Deputy Minister of Culture and Information
- In office: September 2011 – 25 December 2012
- Successor: Abdullah Al Jasser
- Monarch: King Abdullah
- Born: 6 October 1959
- Died: 25 December 2012 (aged 53) Riyadh Military Hospital, Riyadh
- Burial: 26 December 2012 Al Oud cemetery, Riyadh
- Issue: Abdulaziz Al Anoud

Names
- Turki bin Sultan bin Abdulaziz Al Saud
- House: Al Saud
- Father: Sultan bin Abdulaziz
- Mother: Munira bint Abdulaziz bin Musaed Al Saud
- Education: King Saud University Syracuse University

= Turki bin Sultan Al Saud =

Saudi royal and government official (1959–2012)

Turki bin Sultan Al Saud (تركي بن سلطان بن عبد العزيز آل سعود; 6 October 1959 - 25 December 2012) was deputy minister of culture and information of Saudi Arabia. He was a member of the House of Saud and was one of the grandsons of Saudi's founder King Abdulaziz.

==Early life and education==
Turki bin Sultan was born on 6 October 1959. He was the son of former Crown Prince Sultan. He was also the full brother of Khalid bin Sultan, Fahd bin Sultan and Faisal bin Sultan. Their mother was Munira bint Abdulaziz bin Musaed Al Jiluwi, who died in Paris in August 2011. Moneera bint Abdulaziz was the sister of Alanoud, the spouse of King Fahd, and also King Khalid and Prince Muhammed's cousin.
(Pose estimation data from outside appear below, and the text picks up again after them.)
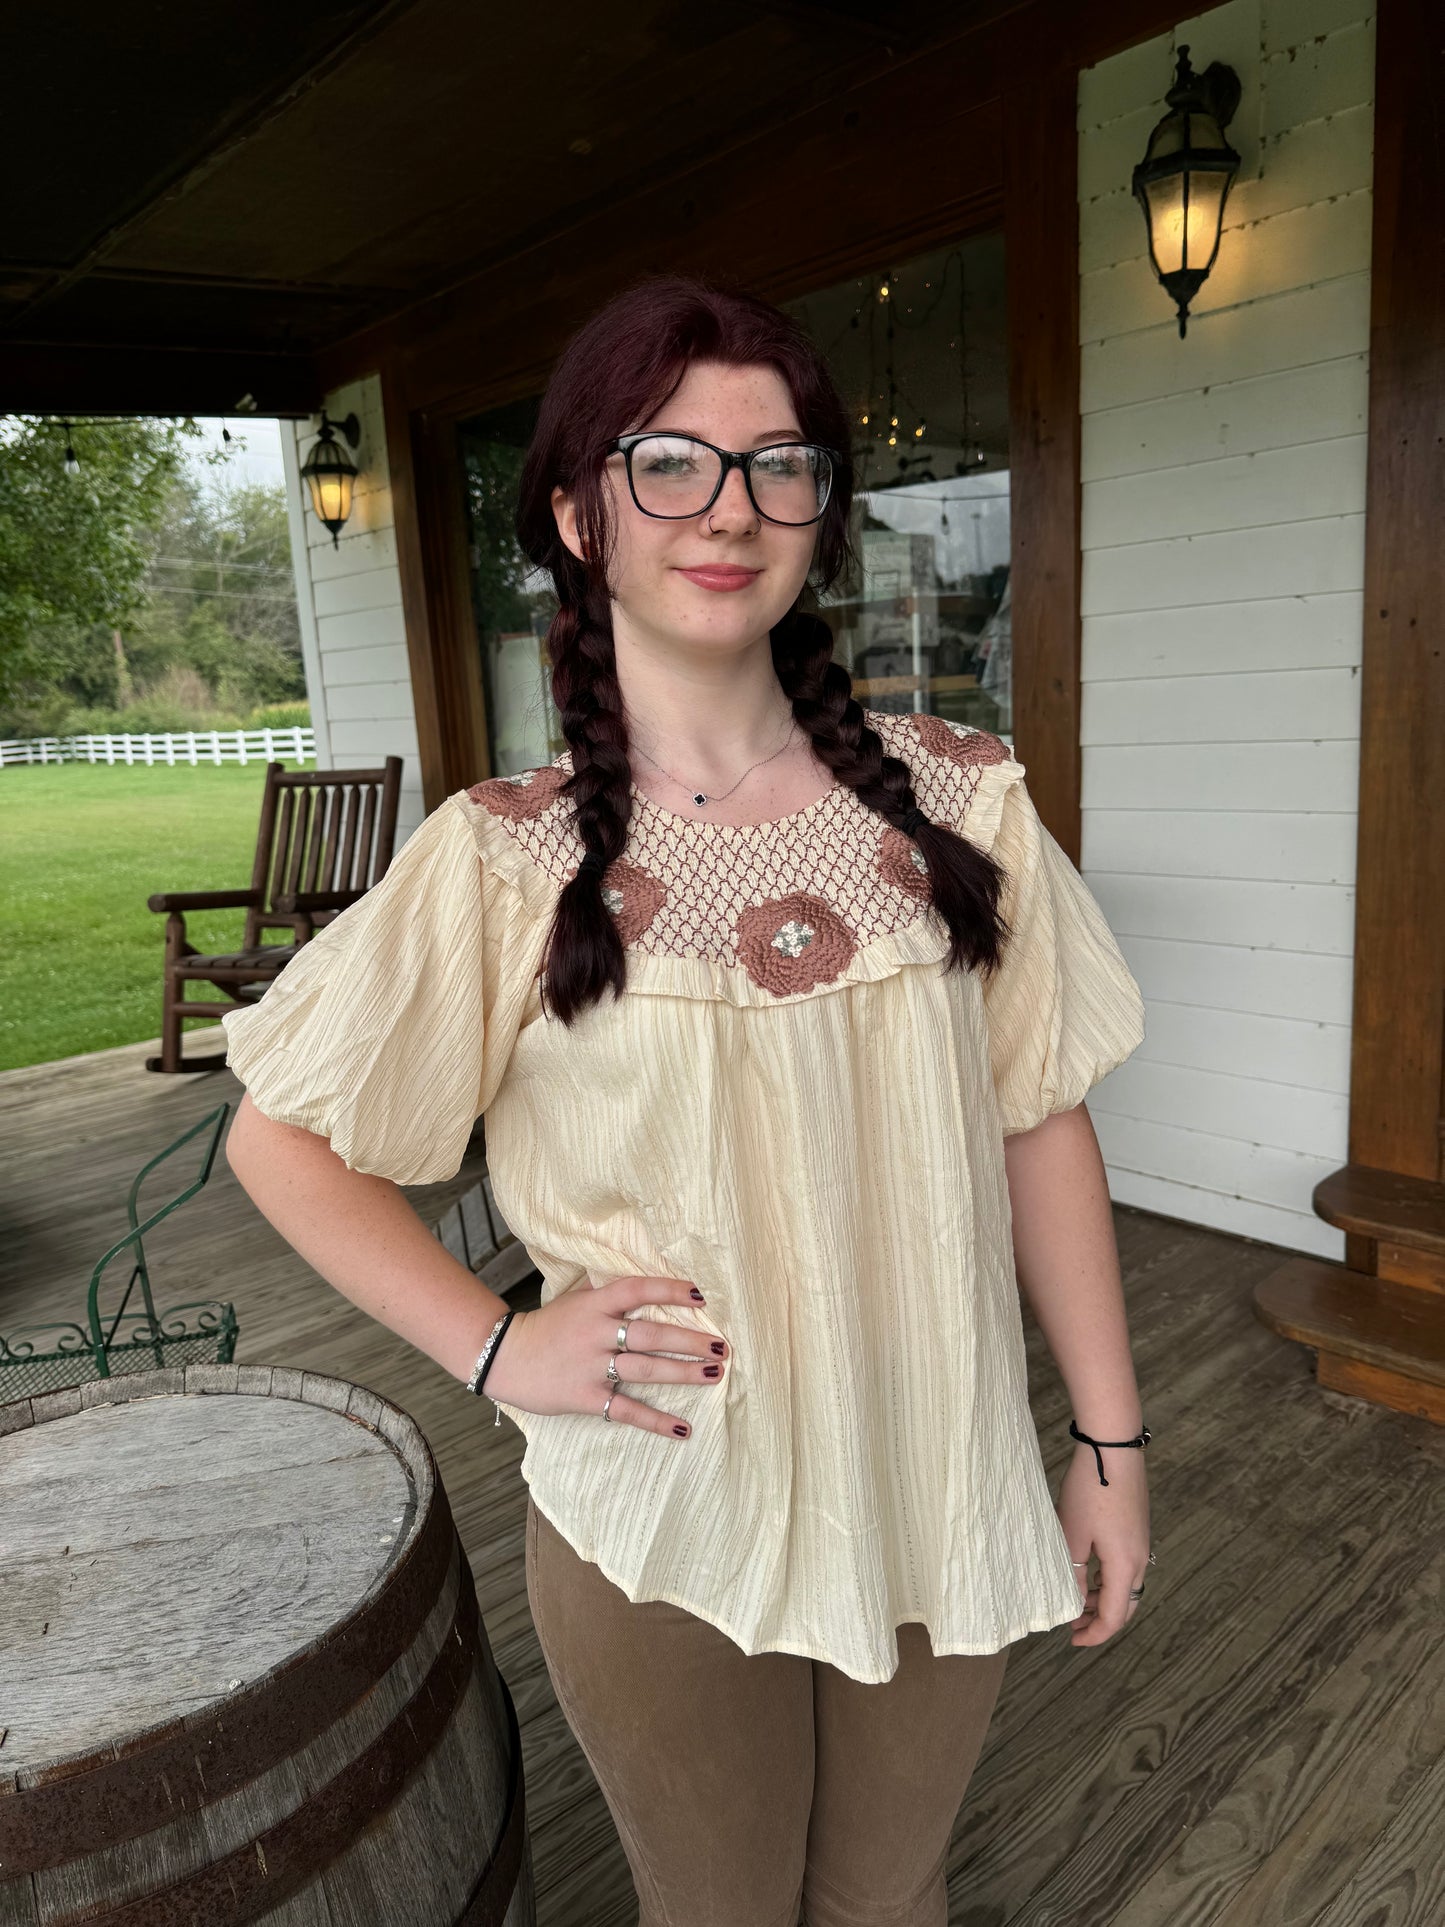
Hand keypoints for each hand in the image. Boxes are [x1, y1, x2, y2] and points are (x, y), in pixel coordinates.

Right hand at [482, 1273, 727, 1440]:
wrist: (504, 1357)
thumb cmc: (546, 1327)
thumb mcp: (573, 1300)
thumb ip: (604, 1290)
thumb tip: (638, 1276)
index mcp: (595, 1304)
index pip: (638, 1290)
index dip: (671, 1290)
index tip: (702, 1296)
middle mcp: (597, 1332)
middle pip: (651, 1334)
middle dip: (690, 1340)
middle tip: (722, 1346)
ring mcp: (592, 1366)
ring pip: (645, 1369)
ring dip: (683, 1373)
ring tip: (715, 1374)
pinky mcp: (586, 1397)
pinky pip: (627, 1410)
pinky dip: (656, 1421)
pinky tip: (683, 1428)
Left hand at [1057, 1441, 1151, 1647]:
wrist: (1113, 1446)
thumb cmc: (1090, 1489)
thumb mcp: (1071, 1534)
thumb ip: (1072, 1573)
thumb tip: (1073, 1603)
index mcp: (1125, 1565)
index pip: (1115, 1616)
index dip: (1095, 1634)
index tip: (1073, 1640)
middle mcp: (1139, 1558)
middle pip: (1126, 1605)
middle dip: (1101, 1619)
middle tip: (1074, 1623)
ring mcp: (1141, 1541)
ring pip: (1127, 1584)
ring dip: (1104, 1597)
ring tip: (1076, 1597)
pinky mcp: (1137, 1527)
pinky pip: (1127, 1565)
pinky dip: (1109, 1577)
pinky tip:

After completing his education in media studies in King Saud University in 1981, Turki bin Sultan received a Master of Arts degree from Syracuse University in international communications in 1983 where he was awarded the title of outstanding graduate student.

Later, he joined an American TV network, CBS, as a trainee for one year. He served as CBS's New York representative in 1983.

==Career==
Turki bin Sultan was appointed director of the press section at the foreign information department of the ministry of culture and information. In 1986, he was promoted as foreign information advisor at the same ministry. Then, he became assistant deputy minister of culture and information for planning and studies affairs in 1990. Beginning in 1996, he served at the ministry of information as assistant deputy minister of information for the foreign information.

In May 2001, Turki bin Sultan was appointed assistant minister of culture and information by King Fahd. His tenure as assistant minister was extended in April 2005 for four years. He was also the supervisor general of Saudi sports channel.

King Abdullah appointed Turki bin Sultan as deputy minister of culture and information for media affairs with the rank of minister on 4 September 2011. Abdullah Al Jasser succeeded Prince Turki in the post following his death.

==Other positions==
In 1995, Turki bin Sultan was appointed as a member of the board of trustees of the Sultan bin Abdulaziz Al Saud Foundation and was a member of the foundation. He was also the acting secretary of the foundation.

In 1999, he presided over the organizing committee for the Kingdom's centennial celebrations. In 1989, Prince Turki led foreign information teams participating in the exhibition 'The Kingdom of Saudi Arabia, Yesterday and Today' organized in France, U.S.A. and Egypt; he was involved in the Kingdom's exhibitions in Los Angeles in 1990 and in Spain in 1992. He attended meetings of the Arab information ministers held in Tunisia and Egypt in 1998.

==Personal life==
Turki bin Sultan was married to Princess Jawaher bint Khalid bin Turki bin Abdulaziz Al Saud (daughter of Princess Al Anoud Al Faisal bin Abdulaziz Al Saud), and fathered two children, Abdulaziz (married to Princess Al Jazzy bint Nawaf bin Musaed bin Abdulaziz Al Saud) and Al Anoud (married to Prince Mohammed bin Abdulaziz bin Mishaal bin Abdulaziz Al Saud and has two children: Princess Sarah and Prince Turki). His son Prince Abdulaziz has a son named Turki bin Abdulaziz.

Prince Turki was the author of a book concerning public relations of Saudi and American armoured forces entitled Military Media. He was an honorary member of Al Hilal club.

==Death and funeral==
Turki bin Sultan died of a heart attack on 25 December 2012 at Riyadh military hospital. The Royal Court officially announced his death. He was 53. His funeral was performed after Asr prayer led by Abdulaziz Al Asheikh at Imam Turki bin Abdullah Mosque in Riyadh with the attendance of senior princes and officials, including Crown Prince Salman bin Abdulaziz (later King Salman), on 26 December 2012.